Renormalization group approach to second-order Green's function theory

TL;DR

This paper presents a novel renormalization approach for second-order Green's function theory, improving the accuracy and stability of electronic structure calculations by integrating perturbative SRG techniques.

Contribution

It introduces a new SRG-based regularization scheme for second-order Green's function theory, enhancing quasiparticle energy predictions and addressing divergence issues in perturbation methods.

Findings

Accurate quasiparticle energies and dipole moments achieved.
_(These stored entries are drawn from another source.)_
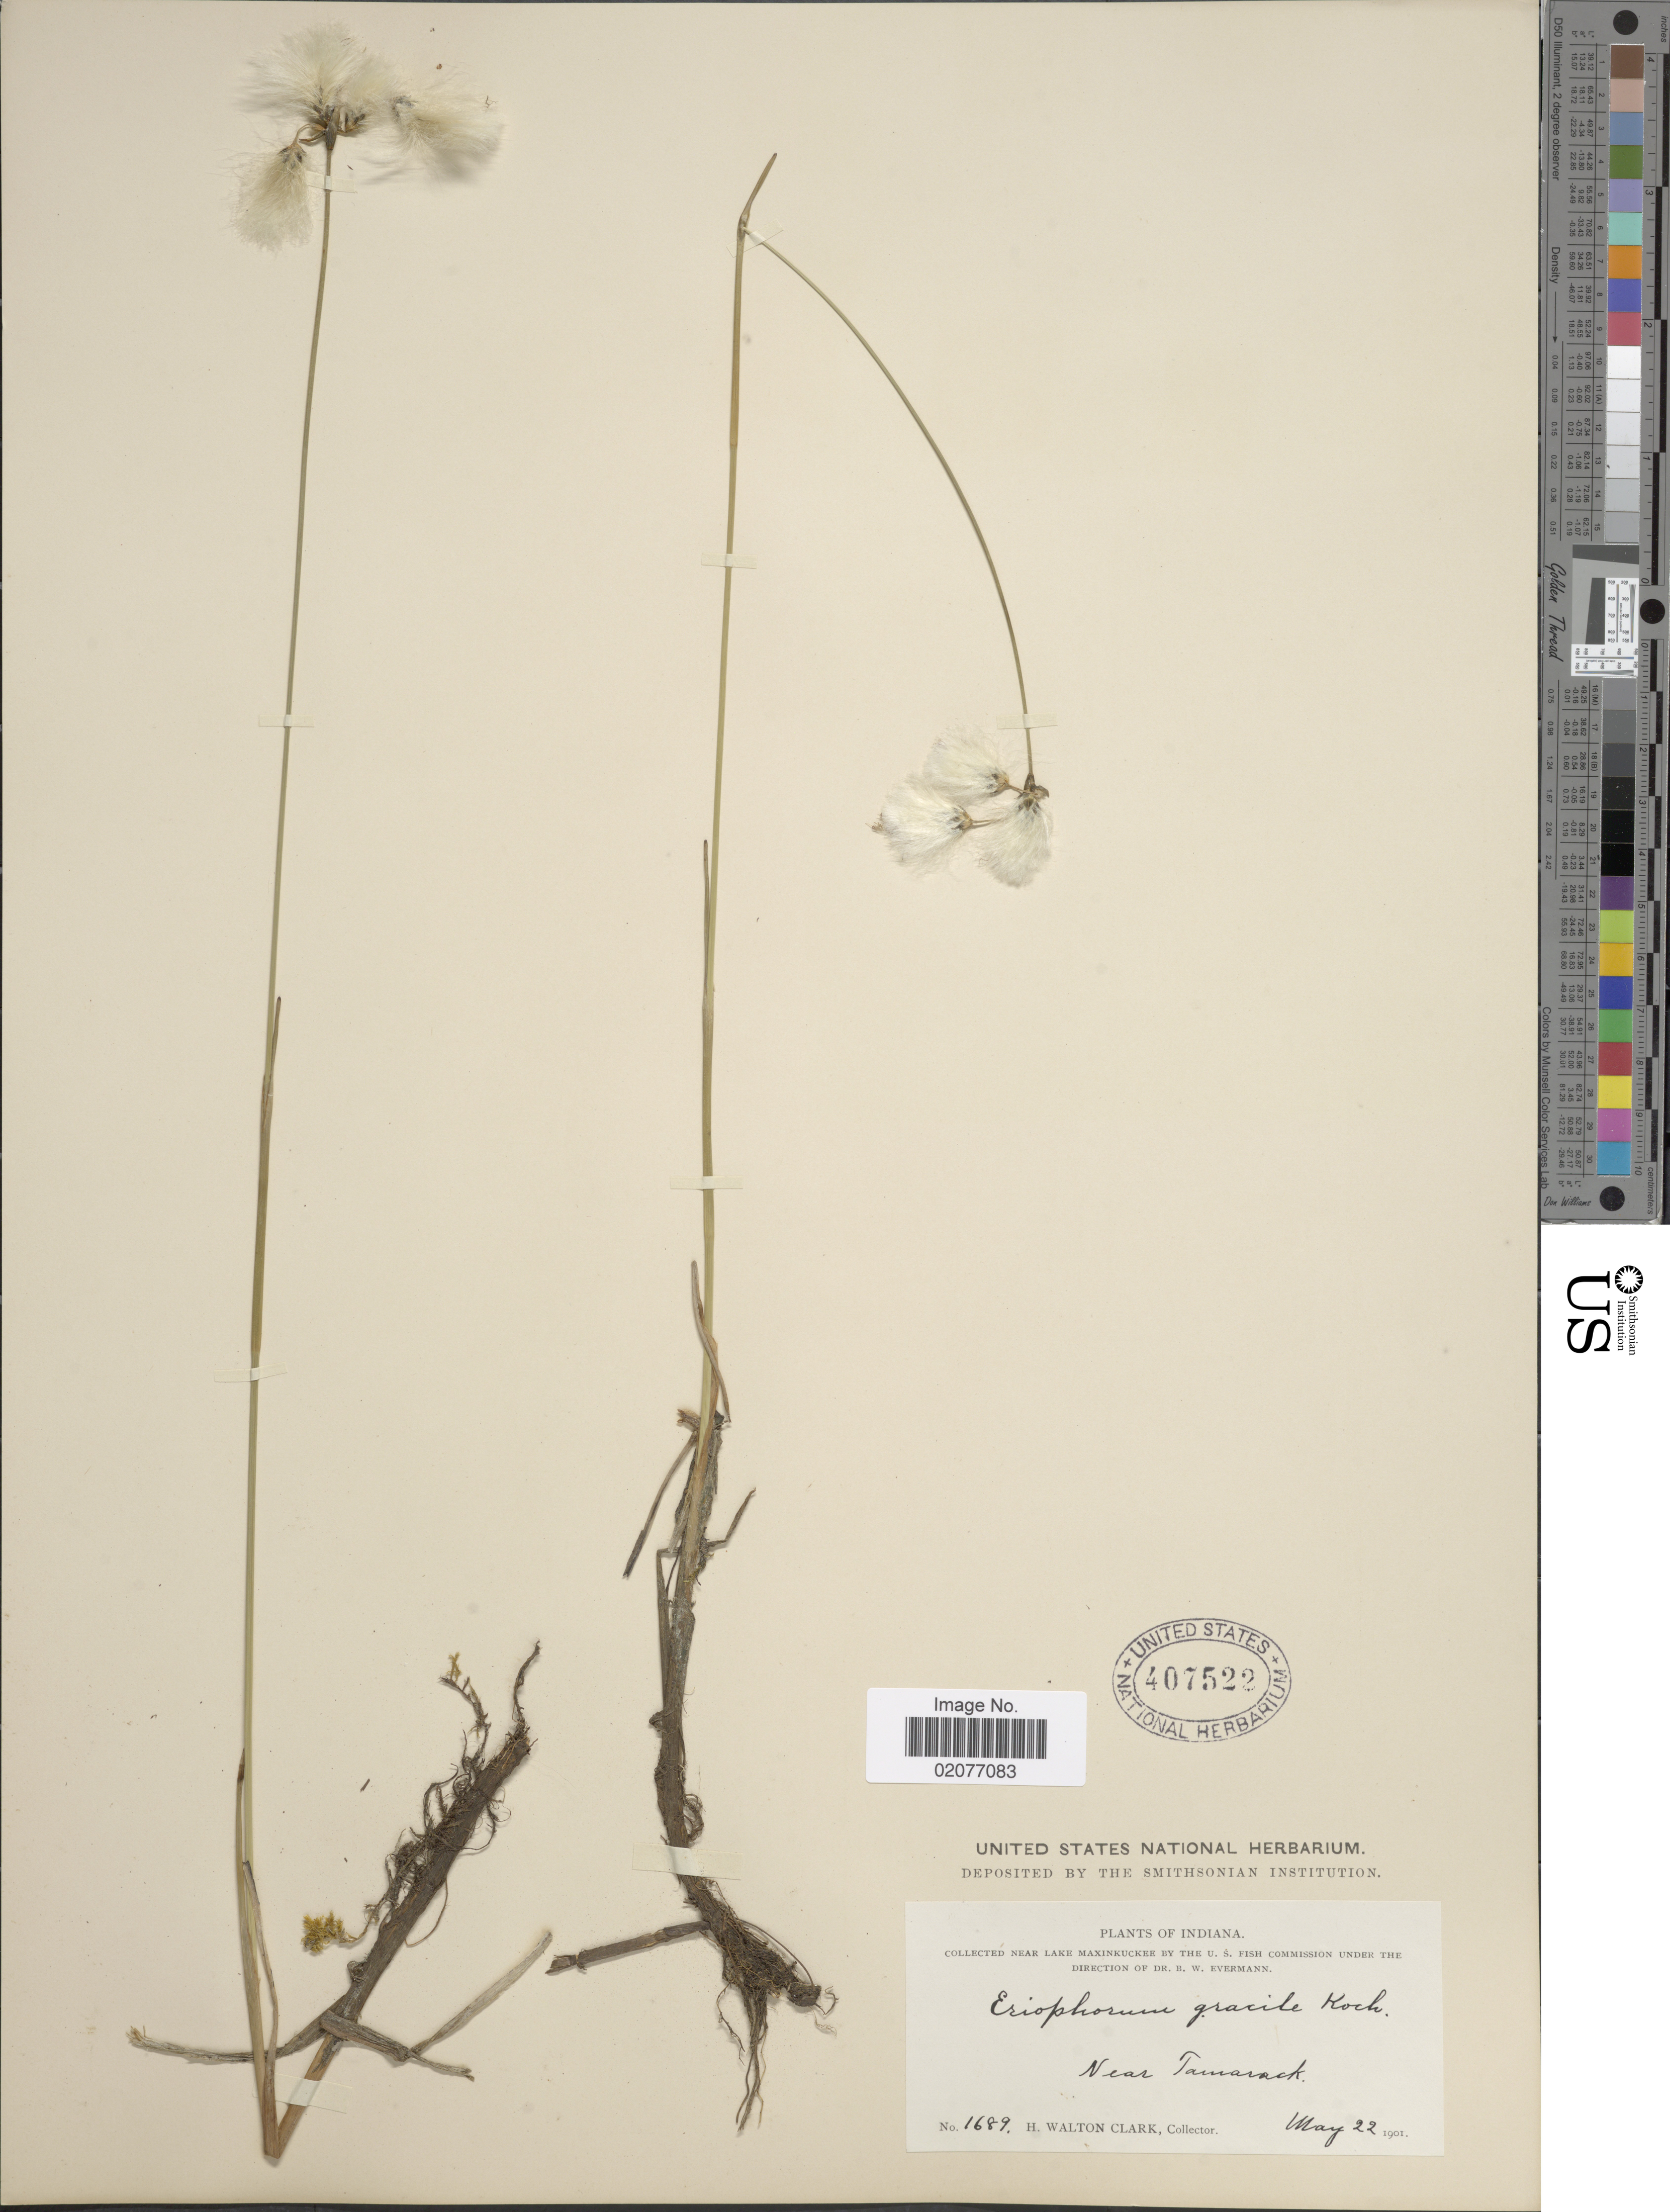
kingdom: Plantae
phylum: Tracheophyta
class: Liliopsida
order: Poales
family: Cyperaceae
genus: Eriophorum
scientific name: Eriophorum gracile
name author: W.D.J. Koch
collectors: H. W. Clark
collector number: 1689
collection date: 1901-05-22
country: United States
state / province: Indiana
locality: Near Tamarack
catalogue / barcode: US 407522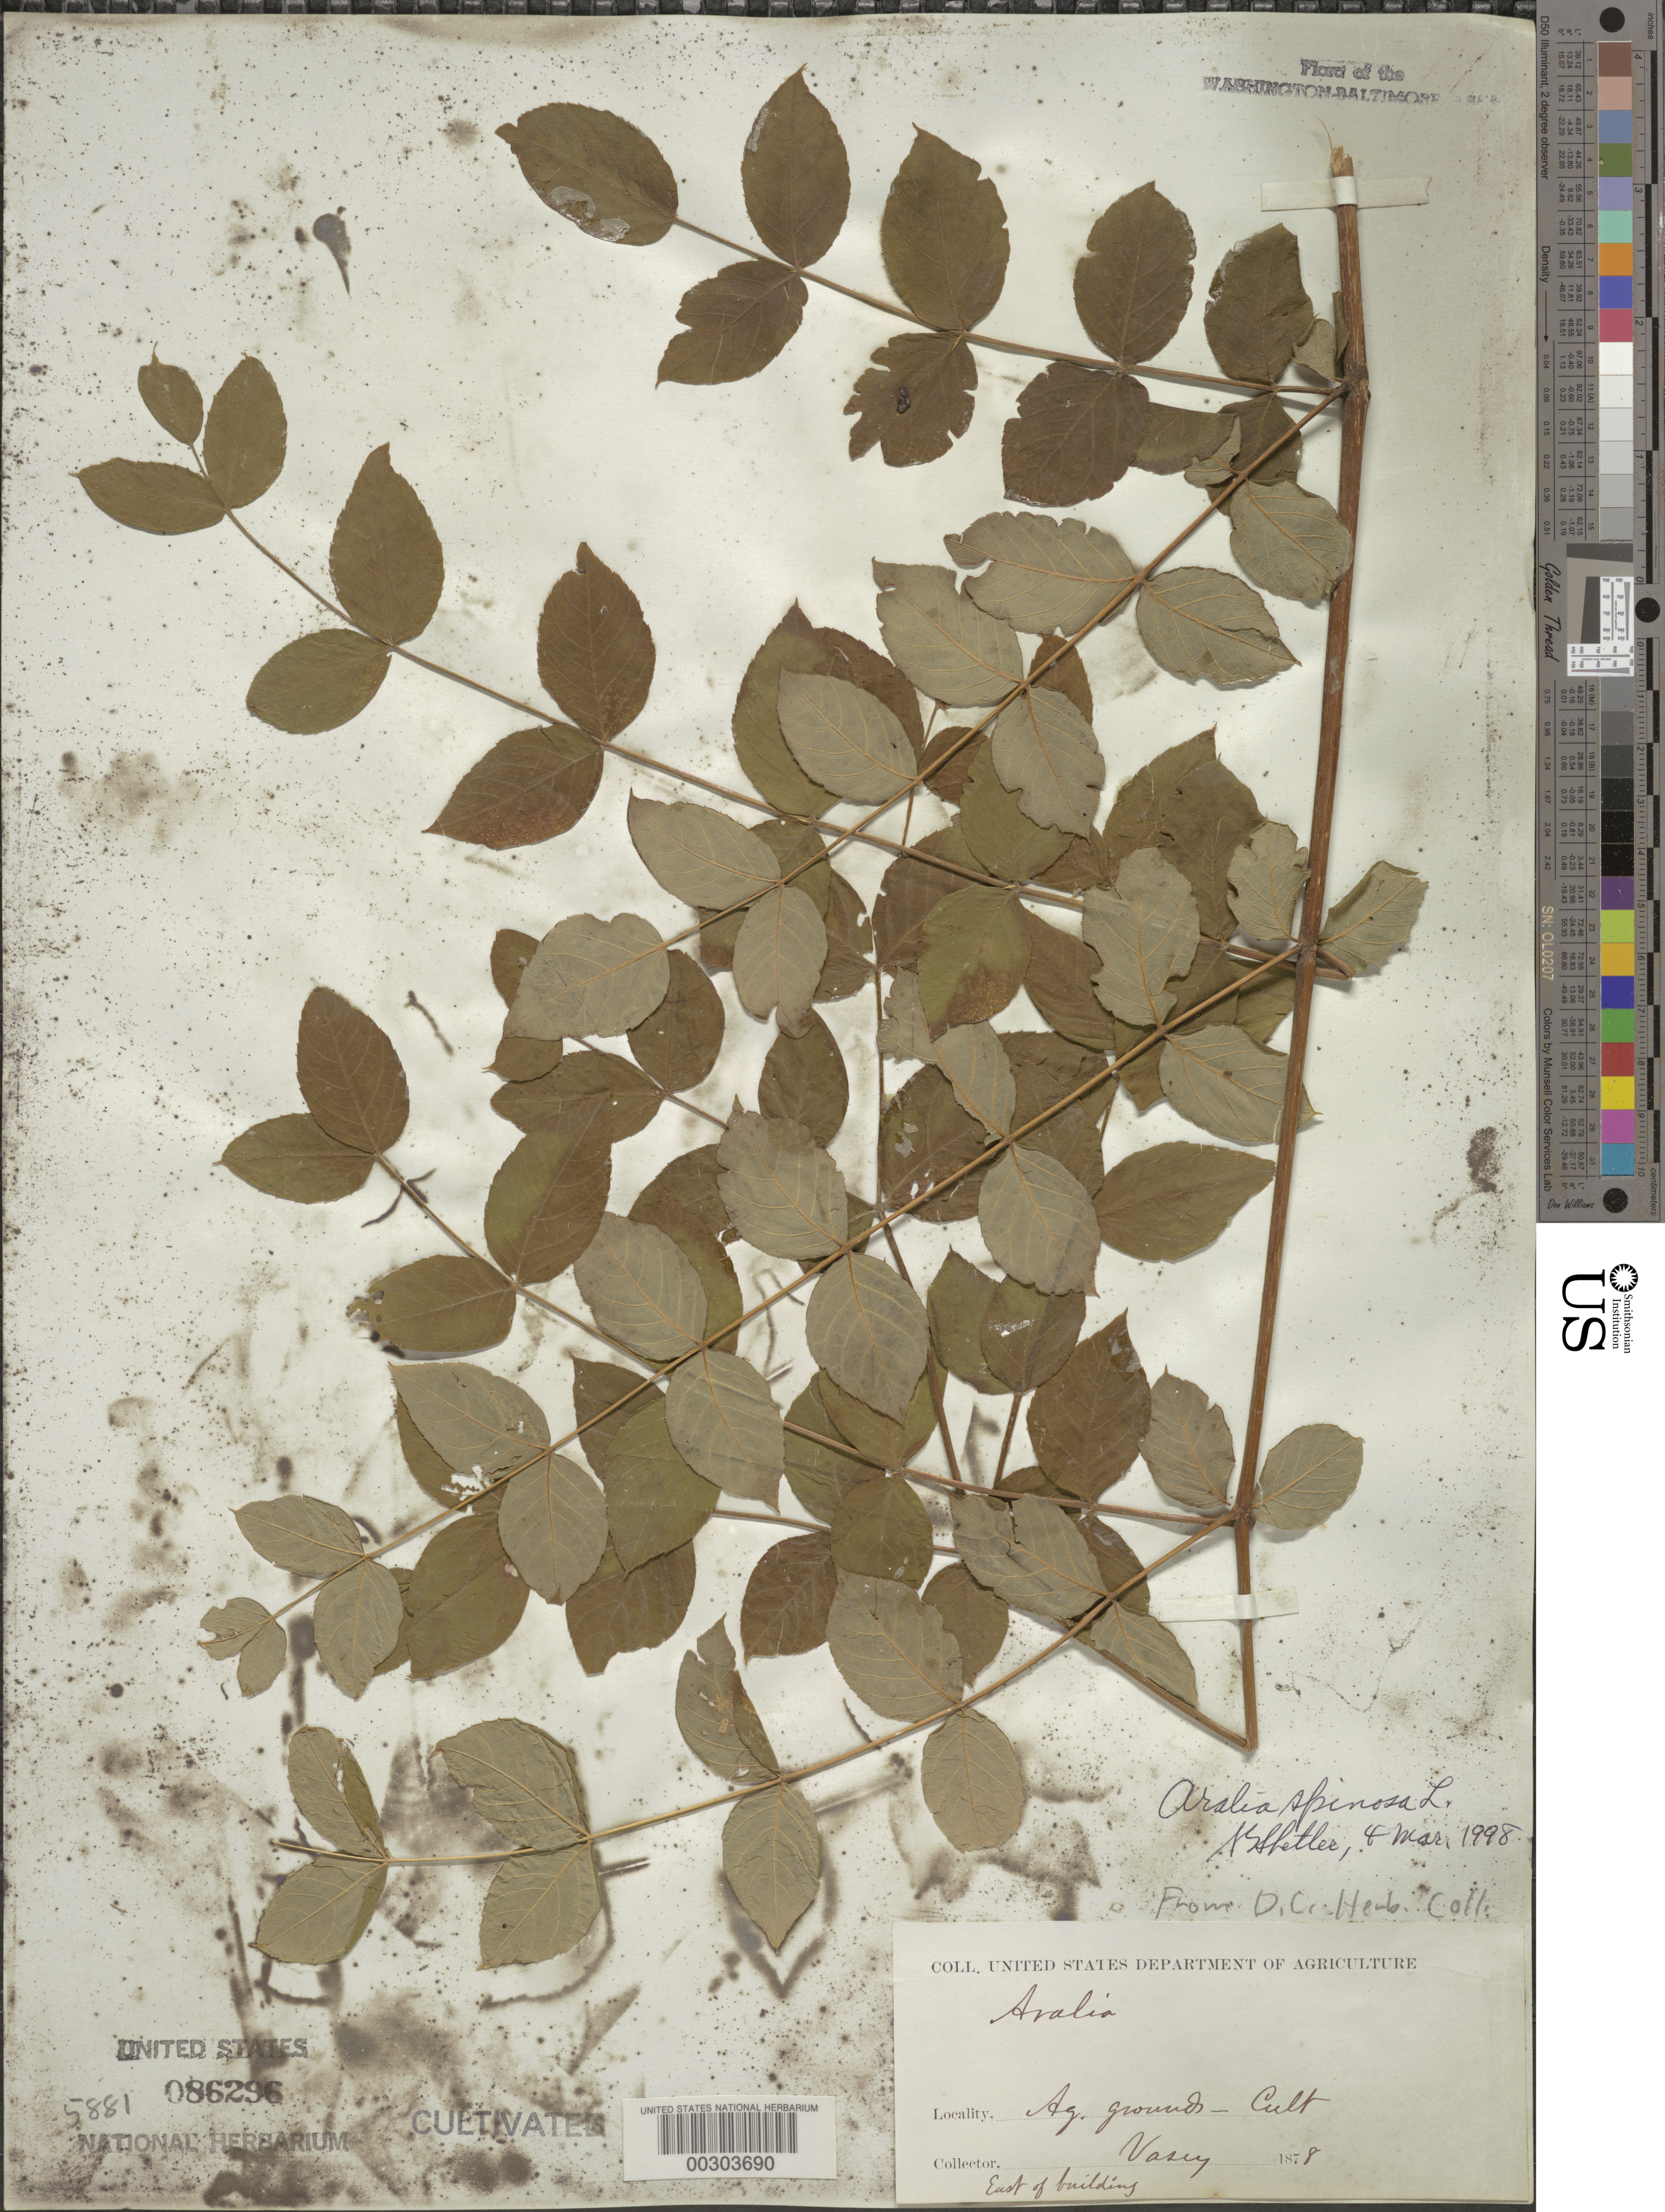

Mitigation of divergence problems in perturbation theory.

Introduction of three optimized SRG-qsGF2 variants.

Abstract

In this work, we introduce a new approach for constructing a renormalized and regularized Fock matrix for self-consistent field calculations. The scheme relies on second-order perturbation theory and is conceptually related to quasiparticle self-consistent second-order Green's function theory (GF2). The regularization is derived within the framework of perturbative similarity renormalization group (SRG) theory. By optimizing both the regularization and spin-scaling parameters, we introduce three SRG-qsGF2 variants that enable accurate predictions of quasiparticle energies and dipole moments. Lastly, we demonstrate that formulating second-order perturbation theory for the total electronic energy using the renormalized SRG-qsGF2 Fock matrix as the unperturbed Hamiltonian mitigates divergence problems commonly observed in conventional M{\o}ller--Plesset perturbation theory.